- Passage for review:
# The word "Oi"



## chaosfactorxx

Just wondering your thoughts on the word? I know kids that use it entirely too much and kids that fucking HATE it. Personally I use it, mostly because it gets kids attention and mostly because I'm just used to it at his point. I had a kid freak out at me screaming "my name's not fucking OI!" because i said to too him once to get his attention. I dunno. I'm just curious about people's opion I guess.


----------



## bryanpaul

nice.... kinda silly..kinda dumb.. but also a relevant thread........ yeah i guess it's just like any other "culturally exclusive"(?) word......on one hand it's like "oh god, these fuckin oogly crusttards wont stop OIing at me" but on the other handit kinda helps identify folks in our culture.... i dunno, i think it's kind of cool to have words and phrases that are sort of exclusive to us........ as much as the rainbow kid talk annoys me i think it's cool that folks have a verbal culture....and with the train riding community i think its cool to have words that can help let folks know that your "in the scene"... as much as i might crack jokes on "oi" and carharts and face tats and shit...when i see some travelin folk i'll say "oi....whats up"......it's nice to be a part of a scene/culture....... same with a rag on yer neck...it actually kinda sux tho..cuz wearin a rag seems to be pretty hip these days.... i'll see somebody witta backpack and bandana around their neck and be like "oh hey, you on the rails too dood?" and they look at me like im a idiot................................basically my dumb point is..... our culture is just that ...a culture... and as much as i like to poke fun at the crusty travelin kid stereotypes....it's nice to have our own terms and words and jokes and shit.... OI


----------



## river dog

its like manowar, you can have fun knowing the joke AND partaking in it. i say oi, it gets peoples attention and i like it. jargon is good


----------



## acrata4ever

i say hoi (hoy) its dutch. it means hello from a distance or far away.


----------



## TBone

I like using it going into a known jungle at night to put anyone that might be camped at ease knowing it's not a cop behind the light. It's not an issue with me either way.


----------



## Eng JR Lupo RV323

I personally hate it. It takes me back to the early 90's Fifteen playing on stage, skinheads come in crackin bottles over some random peoples heads in the crowd startin fights like some douche bags. The music stops Jeff Ott says goodbye, they pack and leave 5 minutes into the set. The only thing I remember hearing out of the skinheads mouths was oi oi oi. That's what that stupid word means to me. It has it's ties to rascism and some of the shittiest memories I have as well. I at one point started playing an MMO that I will not go any further into cause it's embarassing but I will mention it was overflowing with Australians. They would always type this thing into world chat that I guess resembled the douche bag chant "USA USA USA" they'd chant "Aussie Aussie Aussie Oi Oi Oi" and that shit got on my nerves too. It's a dumb ass word, that's my take. But like Bryan said, say it all you want.. it helps us identify. I personally expect to see bottles weilded when I hear it so that's how you're seen in my eyes.. a dick, for lack of a better way to say it. Of course I'm not such an ass I'd generalize someone from past experiences to the point I wouldn't even give them a chance, but it does cause some anxiety at first... that's just me.


----------



## L.C.

Keypoint coordinate data:
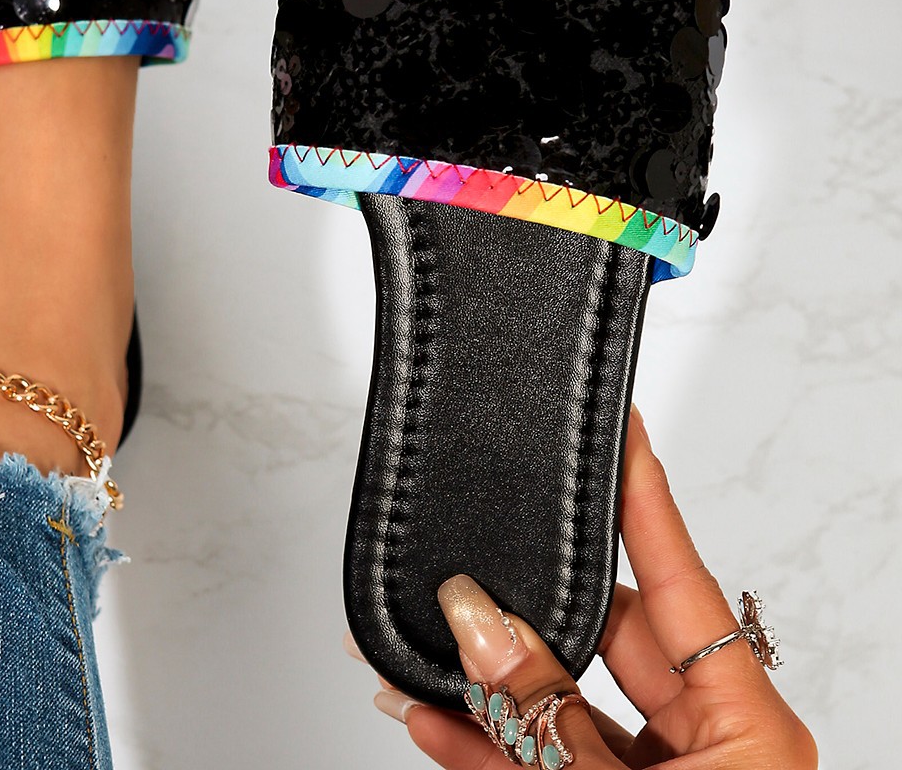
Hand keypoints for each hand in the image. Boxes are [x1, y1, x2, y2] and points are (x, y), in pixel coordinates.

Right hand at [366, 409, 816, 768]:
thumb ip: (553, 717)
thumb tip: (483, 624)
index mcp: (747, 731)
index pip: (683, 578)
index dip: (646, 494)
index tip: (621, 426)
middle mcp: (706, 750)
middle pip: (603, 641)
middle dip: (523, 609)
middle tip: (459, 573)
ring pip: (555, 710)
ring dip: (481, 685)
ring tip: (413, 646)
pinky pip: (536, 765)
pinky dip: (482, 747)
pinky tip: (429, 720)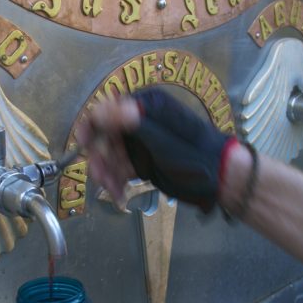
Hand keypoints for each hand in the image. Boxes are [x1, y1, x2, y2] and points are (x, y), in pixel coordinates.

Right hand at [77, 86, 234, 210]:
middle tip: (100, 178)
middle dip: (101, 158)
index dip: (92, 127)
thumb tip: (104, 107)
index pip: (108, 110)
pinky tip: (119, 196)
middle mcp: (139, 122)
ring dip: (107, 174)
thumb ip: (133, 124)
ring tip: (113, 191)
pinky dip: (116, 182)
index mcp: (146, 107)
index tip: (83, 145)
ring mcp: (140, 143)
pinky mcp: (142, 162)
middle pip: (105, 137)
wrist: (219, 178)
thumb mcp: (163, 140)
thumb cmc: (194, 155)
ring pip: (110, 156)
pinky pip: (120, 169)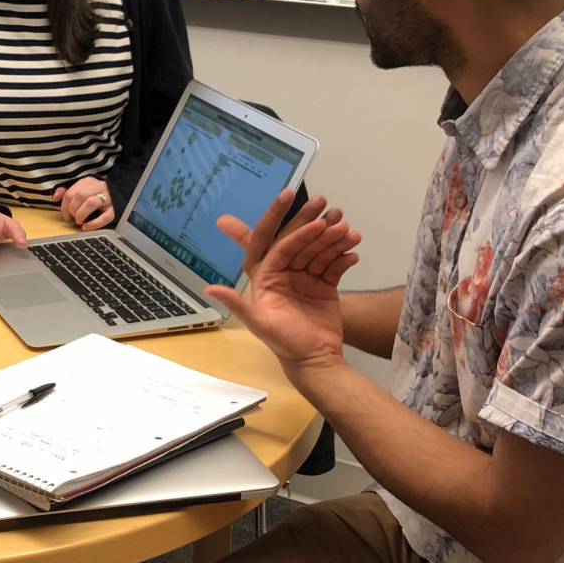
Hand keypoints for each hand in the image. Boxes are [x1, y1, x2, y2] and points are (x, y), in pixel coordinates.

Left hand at [53, 176, 115, 230]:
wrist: (118, 196)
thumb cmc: (95, 195)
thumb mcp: (81, 189)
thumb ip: (67, 192)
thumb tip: (55, 197)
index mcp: (88, 182)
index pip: (71, 192)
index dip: (65, 205)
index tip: (65, 214)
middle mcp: (99, 188)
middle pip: (81, 195)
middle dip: (73, 209)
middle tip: (72, 217)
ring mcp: (108, 198)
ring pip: (91, 203)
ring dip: (81, 214)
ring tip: (79, 221)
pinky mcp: (115, 210)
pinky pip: (105, 217)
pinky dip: (94, 224)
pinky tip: (86, 227)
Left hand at [204, 191, 362, 376]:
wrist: (315, 360)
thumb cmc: (284, 343)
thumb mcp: (260, 324)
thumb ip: (238, 304)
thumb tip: (209, 288)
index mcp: (266, 278)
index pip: (275, 243)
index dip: (286, 223)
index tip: (298, 202)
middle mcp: (284, 273)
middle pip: (299, 242)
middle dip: (314, 225)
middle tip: (332, 209)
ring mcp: (306, 277)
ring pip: (319, 250)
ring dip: (333, 239)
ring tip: (348, 230)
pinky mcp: (324, 284)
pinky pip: (334, 265)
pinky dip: (344, 256)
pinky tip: (354, 249)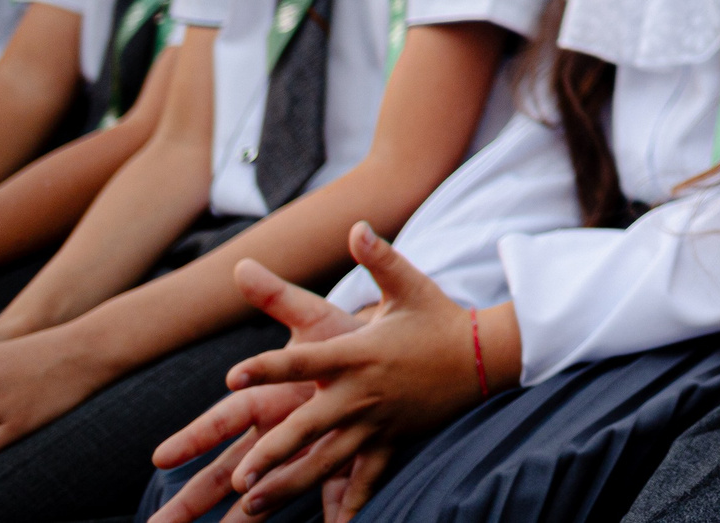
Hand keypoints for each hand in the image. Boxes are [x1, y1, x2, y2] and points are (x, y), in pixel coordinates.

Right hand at [147, 261, 371, 522]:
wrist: (389, 356)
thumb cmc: (344, 337)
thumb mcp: (314, 316)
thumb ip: (279, 297)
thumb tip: (243, 266)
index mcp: (268, 396)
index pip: (225, 418)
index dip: (195, 436)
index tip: (161, 456)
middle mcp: (278, 430)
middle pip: (229, 469)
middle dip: (193, 498)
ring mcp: (305, 452)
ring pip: (264, 493)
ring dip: (240, 521)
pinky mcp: (338, 467)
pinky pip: (327, 497)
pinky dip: (328, 516)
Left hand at [193, 225, 491, 518]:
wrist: (487, 354)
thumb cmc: (440, 317)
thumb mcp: (410, 283)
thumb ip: (378, 257)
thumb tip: (357, 225)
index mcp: (359, 353)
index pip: (305, 361)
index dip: (268, 366)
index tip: (232, 376)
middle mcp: (363, 392)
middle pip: (307, 426)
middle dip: (271, 454)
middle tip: (236, 479)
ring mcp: (378, 422)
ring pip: (327, 460)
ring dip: (289, 484)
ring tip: (254, 505)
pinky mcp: (392, 440)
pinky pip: (366, 479)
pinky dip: (349, 506)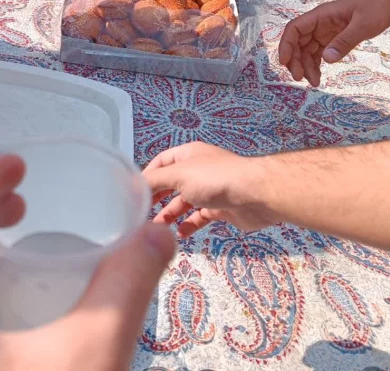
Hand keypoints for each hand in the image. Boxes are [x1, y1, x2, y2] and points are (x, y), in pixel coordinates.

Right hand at [144, 143, 273, 236]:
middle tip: (142, 214)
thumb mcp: (178, 175)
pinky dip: (188, 225)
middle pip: (171, 184)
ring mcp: (209, 190)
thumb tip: (135, 186)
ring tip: (157, 228)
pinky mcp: (219, 208)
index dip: (147, 176)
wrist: (255, 195)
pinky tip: (179, 234)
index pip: (160, 162)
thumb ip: (154, 181)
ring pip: (183, 202)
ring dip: (169, 214)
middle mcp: (197, 170)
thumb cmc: (214, 179)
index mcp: (188, 155)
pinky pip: (199, 217)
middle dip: (156, 198)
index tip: (134, 194)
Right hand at [278, 0, 389, 86]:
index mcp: (320, 15)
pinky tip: (318, 76)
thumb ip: (345, 41)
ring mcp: (323, 32)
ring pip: (306, 50)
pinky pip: (317, 53)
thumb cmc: (376, 8)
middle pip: (297, 42)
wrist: (387, 3)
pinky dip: (315, 65)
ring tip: (314, 82)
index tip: (284, 61)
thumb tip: (327, 59)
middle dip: (296, 60)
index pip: (295, 28)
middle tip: (300, 78)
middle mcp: (318, 24)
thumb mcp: (363, 25)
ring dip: (305, 66)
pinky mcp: (331, 39)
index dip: (286, 45)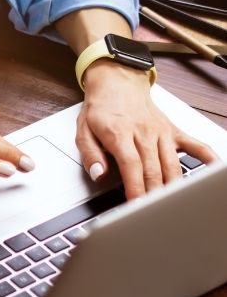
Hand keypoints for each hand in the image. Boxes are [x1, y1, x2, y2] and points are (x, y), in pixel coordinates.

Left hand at [76, 60, 217, 198]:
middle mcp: (144, 133)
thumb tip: (98, 174)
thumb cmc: (100, 108)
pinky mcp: (173, 131)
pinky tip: (212, 172)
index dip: (136, 187)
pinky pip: (195, 145)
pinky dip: (207, 159)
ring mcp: (162, 132)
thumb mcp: (83, 131)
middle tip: (152, 214)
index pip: (132, 165)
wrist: (117, 82)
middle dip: (154, 194)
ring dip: (173, 186)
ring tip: (172, 205)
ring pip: (172, 163)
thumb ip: (90, 155)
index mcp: (120, 133)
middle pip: (153, 169)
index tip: (136, 205)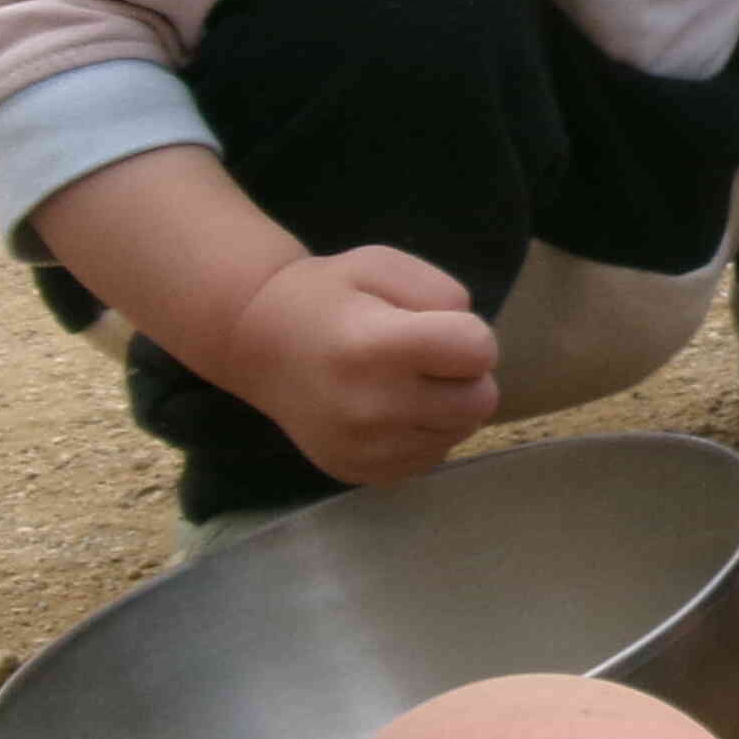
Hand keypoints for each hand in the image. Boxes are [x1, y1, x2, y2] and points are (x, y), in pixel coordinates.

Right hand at [223, 248, 497, 486]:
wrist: (259, 343)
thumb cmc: (328, 296)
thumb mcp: (383, 265)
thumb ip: (442, 294)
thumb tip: (477, 346)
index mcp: (376, 348)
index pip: (478, 351)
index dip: (469, 333)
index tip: (436, 327)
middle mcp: (371, 408)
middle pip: (480, 400)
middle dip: (466, 375)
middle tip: (426, 358)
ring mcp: (366, 449)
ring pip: (461, 432)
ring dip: (448, 406)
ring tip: (404, 382)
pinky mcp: (362, 473)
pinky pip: (432, 456)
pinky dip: (424, 433)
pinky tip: (390, 409)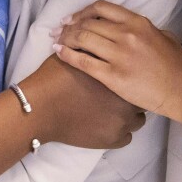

- Task to carry out:
Can you continue the forum thread about the word "Oi" from the point where it stops?

- Answer to this task:
Like the engineer said, its a skinhead term. Punk and skinheads have been a love, hate relationship through the years. Weather we like it or not punk and skinhead culture are so far apart, but so close in other ways. Many times I've had blacks confuse punks with skinheads. I'm sure most of you have heard of "oi punk". Like others said its a part of the culture, and I personally no longer relate the word to skinheads.


----------



## TBone

It's basically what fag is to cigarette as oi is to hey or chips are to fries. Skins put a bad name on something else. Astonishing...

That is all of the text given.